● Work task:
In the study abstract on FGF-4 and stem cell spheroids, what concentrations of FGF-4 were used to make the cell spheroids?

● Document passage:

□ □ □

Fibroblast growth factor-4 maintains cellular viability while enhancing osteogenic differentiation of stem cell spheroids by partially regulating RUNX2 and BGLAP expression

Background

Fibroblast growth factor (FGF) is a growth factor that was initially identified as a protein stimulating fibroblast proliferation. A number of studies showed that it also participates in multiple biological processes including cellular proliferation differentiation. Some studies have demonstrated stimulating effect of FGF-4 on proliferation of mesenchymal stem cells. Dental stem cells, including gingiva-derived stem cells, are promising candidates for restoring lost periodontal tissues.

Aim/Hypothesis

The aim of this study was to examine the effects of FGF-4 on the morphology, cellular viability, and osteogenic differentiation of gingiva-derived stem cells and whether these effects would be regulated through RUNX2 and BGLAP expression.

Material and Methods

Three-dimensional cell spheroids were made using concave microwells in the presence of FGF-4 at concentration of 0 ng/ml, 50 ng/ml, 100 ng/ml, and 200 ng/ml. Cellular viability was determined qualitatively and quantitatively using a microscope and a Cell-Counting Kit-8 (CCK-8) assay. Alkaline phosphatase activity and Alizarin Red S staining were used to assess osteogenic differentiation. Quantification by real-time polymerase chain reaction was conducted for the evaluation of expression of RUNX2 and BGLAP.

□ □ □

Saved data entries

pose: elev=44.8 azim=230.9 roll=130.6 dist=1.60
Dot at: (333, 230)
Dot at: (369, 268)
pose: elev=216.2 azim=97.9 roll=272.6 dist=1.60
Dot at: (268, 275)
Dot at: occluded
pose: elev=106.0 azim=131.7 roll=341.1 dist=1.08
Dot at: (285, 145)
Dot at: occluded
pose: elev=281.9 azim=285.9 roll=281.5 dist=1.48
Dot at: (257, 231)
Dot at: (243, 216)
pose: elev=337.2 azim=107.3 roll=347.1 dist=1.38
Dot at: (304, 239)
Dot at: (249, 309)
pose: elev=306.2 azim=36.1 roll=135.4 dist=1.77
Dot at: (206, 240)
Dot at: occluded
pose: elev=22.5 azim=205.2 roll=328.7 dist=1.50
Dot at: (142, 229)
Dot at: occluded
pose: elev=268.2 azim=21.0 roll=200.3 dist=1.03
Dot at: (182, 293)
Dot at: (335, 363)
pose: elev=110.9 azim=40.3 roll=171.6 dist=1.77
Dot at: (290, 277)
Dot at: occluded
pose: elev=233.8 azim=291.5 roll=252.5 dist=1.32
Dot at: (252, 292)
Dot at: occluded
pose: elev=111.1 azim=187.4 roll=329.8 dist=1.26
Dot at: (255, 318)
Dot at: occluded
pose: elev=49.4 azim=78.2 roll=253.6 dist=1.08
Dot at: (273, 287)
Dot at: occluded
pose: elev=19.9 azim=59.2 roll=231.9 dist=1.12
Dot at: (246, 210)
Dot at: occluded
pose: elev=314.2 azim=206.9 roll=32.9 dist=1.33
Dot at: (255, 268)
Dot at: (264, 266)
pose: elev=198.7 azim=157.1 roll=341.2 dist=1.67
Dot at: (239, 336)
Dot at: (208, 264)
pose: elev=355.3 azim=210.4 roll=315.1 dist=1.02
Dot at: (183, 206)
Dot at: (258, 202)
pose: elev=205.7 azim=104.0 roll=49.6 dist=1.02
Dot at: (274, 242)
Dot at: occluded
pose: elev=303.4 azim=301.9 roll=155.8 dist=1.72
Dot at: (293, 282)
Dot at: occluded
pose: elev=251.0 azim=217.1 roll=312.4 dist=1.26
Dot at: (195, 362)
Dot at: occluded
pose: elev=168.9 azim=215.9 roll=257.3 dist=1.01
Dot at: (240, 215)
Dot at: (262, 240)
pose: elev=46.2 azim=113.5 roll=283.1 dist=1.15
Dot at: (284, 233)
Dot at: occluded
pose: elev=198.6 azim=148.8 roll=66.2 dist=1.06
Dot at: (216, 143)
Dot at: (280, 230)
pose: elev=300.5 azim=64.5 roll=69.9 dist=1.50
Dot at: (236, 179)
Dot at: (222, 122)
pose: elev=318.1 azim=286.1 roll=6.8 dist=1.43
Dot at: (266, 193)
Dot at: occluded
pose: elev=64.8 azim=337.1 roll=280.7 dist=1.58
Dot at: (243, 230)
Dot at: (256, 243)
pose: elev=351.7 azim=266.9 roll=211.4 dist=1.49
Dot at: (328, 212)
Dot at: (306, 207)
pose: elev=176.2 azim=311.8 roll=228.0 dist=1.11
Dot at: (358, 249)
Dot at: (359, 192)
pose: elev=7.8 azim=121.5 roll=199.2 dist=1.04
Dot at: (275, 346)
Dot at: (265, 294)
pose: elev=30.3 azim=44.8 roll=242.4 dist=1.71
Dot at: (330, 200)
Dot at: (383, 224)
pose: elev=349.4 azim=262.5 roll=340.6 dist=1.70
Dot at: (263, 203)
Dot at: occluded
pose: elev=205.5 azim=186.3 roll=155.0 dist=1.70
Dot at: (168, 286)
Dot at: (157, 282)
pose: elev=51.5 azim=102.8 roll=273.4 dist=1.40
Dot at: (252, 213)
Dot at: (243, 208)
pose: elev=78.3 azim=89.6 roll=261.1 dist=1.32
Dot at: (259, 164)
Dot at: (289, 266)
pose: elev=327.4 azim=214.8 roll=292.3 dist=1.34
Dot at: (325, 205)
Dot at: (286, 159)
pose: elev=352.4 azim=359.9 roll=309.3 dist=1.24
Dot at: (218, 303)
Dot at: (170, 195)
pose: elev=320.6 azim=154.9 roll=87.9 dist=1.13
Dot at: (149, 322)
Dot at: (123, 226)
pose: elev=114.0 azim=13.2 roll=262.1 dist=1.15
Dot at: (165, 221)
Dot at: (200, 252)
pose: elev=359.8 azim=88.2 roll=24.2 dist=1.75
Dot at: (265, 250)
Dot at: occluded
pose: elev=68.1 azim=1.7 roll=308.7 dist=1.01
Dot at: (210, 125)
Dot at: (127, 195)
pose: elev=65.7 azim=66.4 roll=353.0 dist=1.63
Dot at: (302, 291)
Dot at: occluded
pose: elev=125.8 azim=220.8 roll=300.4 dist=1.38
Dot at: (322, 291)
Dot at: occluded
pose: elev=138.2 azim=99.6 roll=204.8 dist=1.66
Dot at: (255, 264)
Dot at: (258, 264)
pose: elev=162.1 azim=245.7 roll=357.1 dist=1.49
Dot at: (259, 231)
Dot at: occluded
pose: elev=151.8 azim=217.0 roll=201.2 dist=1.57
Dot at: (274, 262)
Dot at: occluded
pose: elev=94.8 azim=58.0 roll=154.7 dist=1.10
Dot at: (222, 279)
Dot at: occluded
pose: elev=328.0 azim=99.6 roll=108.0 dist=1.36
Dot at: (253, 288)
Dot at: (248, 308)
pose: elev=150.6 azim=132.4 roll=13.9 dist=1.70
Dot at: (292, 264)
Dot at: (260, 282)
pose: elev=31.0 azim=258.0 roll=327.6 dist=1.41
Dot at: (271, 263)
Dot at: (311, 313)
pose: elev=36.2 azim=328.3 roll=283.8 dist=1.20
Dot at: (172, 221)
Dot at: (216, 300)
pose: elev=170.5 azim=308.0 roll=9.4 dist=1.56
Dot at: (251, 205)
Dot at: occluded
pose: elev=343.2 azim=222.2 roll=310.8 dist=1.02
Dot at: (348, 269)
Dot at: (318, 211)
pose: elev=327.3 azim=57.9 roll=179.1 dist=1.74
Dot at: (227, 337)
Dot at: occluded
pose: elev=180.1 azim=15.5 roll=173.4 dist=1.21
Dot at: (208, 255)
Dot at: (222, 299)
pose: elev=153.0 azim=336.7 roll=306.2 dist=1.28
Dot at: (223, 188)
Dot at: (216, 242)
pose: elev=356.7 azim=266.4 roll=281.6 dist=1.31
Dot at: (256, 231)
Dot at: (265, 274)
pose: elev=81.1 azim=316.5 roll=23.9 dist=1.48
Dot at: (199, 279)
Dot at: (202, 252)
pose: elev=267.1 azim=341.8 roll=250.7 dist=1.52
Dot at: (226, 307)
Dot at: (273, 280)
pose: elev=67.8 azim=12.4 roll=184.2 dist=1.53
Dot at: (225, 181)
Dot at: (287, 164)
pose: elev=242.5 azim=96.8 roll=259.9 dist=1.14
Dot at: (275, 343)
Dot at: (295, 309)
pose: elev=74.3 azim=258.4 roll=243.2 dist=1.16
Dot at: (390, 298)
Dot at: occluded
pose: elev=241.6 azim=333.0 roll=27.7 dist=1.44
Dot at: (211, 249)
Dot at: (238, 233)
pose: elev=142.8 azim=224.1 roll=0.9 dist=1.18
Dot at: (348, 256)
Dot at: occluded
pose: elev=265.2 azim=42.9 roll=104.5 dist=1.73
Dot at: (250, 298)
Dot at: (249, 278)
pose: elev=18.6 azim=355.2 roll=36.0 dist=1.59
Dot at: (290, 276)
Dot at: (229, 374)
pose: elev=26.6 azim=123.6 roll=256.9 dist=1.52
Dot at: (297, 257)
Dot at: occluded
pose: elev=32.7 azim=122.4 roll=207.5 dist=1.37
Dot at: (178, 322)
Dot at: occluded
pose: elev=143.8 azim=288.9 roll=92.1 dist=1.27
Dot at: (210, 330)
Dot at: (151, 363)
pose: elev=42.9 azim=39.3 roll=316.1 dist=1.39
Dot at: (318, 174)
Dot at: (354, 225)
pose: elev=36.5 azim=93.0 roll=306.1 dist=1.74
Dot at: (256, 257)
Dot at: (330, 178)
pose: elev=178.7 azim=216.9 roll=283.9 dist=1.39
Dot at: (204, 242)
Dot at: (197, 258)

□ □ □

● Exercise result:
0 ng/ml, 50 ng/ml, 100 ng/ml, and 200 ng/ml.